### What is asked
• a. Reproduce everything in the Segment Anything text from "Before SAM, segmentation" down to "or text prompt.", switching each "SAM" to "Segment Anything".
• b. According to the Segment Anything text, what three components make up SAM?

### Source
----

Segment Anything: From Images to Video
1 — The Problem to Solve
Image segmentation is the task of labeling every pixel in an image — deciding exactly which pixels belong to which object. Unlike detection (bounding boxes), segmentation gives pixel-precise outlines.
Before SAM, segmentation models were trained on specific datasets for specific categories (people, cars, buildings). You couldn't just point at a random object and say "segment that." SAM changed this by creating a promptable foundation model that segments anything — any object in any image — given just a point, box, or text prompt.
2 — SAM Architecture (2023)
Kirillov et al. — arXiv:2304.02643 — Meta FAIR
SAM has three components: an image encoder (runs once per image), a prompt encoder (lightweight, runs per prompt), and a mask decoder (lightweight, produces the mask). This design means you can encode an image once and then interactively try different prompts in real time.

----

### Information provided
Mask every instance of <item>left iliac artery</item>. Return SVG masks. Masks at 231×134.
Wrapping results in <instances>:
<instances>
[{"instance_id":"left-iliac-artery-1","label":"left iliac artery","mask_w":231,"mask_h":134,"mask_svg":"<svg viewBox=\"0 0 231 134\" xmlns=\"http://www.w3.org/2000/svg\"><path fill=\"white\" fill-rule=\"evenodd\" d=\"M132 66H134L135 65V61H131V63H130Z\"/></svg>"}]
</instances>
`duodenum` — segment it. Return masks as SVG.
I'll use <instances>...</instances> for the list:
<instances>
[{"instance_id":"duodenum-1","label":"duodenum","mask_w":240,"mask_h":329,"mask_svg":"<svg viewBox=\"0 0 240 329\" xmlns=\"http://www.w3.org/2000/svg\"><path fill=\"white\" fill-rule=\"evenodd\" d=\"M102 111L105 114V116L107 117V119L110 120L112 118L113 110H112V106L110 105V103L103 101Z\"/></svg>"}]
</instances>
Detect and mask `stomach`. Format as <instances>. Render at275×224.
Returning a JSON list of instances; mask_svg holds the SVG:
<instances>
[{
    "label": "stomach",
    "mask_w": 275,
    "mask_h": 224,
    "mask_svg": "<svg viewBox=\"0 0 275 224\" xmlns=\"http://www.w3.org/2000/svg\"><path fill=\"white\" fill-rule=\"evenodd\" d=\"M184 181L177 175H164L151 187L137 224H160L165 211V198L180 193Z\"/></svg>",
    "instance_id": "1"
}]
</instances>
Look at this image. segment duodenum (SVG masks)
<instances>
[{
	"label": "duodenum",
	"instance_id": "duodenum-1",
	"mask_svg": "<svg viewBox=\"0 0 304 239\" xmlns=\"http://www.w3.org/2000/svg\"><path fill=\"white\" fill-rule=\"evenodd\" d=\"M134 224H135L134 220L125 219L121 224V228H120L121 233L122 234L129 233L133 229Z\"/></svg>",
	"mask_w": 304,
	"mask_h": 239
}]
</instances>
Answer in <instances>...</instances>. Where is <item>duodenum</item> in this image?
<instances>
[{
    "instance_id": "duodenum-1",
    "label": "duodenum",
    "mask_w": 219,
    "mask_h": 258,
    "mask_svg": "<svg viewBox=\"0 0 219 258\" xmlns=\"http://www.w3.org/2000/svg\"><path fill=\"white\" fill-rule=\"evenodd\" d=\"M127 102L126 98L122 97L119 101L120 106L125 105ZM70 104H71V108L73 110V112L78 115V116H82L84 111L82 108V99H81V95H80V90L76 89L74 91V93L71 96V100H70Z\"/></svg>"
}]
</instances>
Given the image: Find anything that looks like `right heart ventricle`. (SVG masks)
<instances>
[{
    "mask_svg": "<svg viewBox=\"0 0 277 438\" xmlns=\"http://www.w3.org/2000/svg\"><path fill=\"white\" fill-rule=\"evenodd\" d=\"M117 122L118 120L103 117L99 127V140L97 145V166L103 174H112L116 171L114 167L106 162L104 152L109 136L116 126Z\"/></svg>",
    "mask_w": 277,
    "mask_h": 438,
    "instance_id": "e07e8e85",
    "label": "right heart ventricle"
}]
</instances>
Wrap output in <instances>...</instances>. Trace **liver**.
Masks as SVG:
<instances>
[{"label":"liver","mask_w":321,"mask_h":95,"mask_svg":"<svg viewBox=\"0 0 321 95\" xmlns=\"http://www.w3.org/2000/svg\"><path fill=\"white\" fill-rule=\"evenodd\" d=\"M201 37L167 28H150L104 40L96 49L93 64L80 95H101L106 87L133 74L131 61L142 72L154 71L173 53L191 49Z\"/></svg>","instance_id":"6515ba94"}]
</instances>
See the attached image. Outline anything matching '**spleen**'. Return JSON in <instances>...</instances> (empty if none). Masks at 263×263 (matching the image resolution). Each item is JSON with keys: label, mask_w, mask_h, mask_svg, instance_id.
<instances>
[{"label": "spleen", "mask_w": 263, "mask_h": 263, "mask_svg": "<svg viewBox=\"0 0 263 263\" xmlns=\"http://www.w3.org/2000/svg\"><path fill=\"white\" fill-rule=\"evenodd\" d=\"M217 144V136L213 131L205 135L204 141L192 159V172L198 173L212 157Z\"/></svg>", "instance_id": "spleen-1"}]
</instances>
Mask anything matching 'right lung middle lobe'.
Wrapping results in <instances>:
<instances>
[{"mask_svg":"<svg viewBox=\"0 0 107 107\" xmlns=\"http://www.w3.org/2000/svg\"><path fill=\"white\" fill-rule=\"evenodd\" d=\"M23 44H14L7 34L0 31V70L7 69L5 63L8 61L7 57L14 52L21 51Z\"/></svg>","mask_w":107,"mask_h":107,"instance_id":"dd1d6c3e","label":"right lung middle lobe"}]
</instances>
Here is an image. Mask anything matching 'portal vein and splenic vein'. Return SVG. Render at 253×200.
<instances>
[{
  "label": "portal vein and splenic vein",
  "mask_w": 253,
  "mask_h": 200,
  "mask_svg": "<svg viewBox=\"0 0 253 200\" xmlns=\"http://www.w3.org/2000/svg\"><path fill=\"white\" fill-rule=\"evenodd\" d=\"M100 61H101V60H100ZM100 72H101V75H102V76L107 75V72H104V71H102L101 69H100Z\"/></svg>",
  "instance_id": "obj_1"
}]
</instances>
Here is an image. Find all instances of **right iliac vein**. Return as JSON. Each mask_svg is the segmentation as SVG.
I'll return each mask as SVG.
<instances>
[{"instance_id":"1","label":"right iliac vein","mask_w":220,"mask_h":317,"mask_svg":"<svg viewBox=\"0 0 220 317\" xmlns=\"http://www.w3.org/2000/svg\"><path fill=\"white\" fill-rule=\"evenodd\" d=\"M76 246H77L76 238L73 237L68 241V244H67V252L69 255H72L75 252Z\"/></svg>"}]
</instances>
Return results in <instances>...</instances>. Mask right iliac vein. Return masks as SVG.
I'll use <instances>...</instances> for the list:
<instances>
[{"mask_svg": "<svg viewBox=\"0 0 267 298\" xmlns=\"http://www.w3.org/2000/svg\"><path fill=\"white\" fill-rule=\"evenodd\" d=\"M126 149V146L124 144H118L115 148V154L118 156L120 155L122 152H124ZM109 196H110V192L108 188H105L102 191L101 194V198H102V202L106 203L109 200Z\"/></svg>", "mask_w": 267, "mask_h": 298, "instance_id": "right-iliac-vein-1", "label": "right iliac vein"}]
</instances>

----

### Expected answers
• a.
Before Segment Anything, segmentation models were trained on specific datasets for specific categories (people, cars, buildings). You couldn't just point at a random object and say "segment that." Segment Anything changed this by creating a promptable foundation model that segments anything — any object in any image — given just a point, box, or text prompt.

• b. An image encoder, a prompt encoder, and a mask decoder.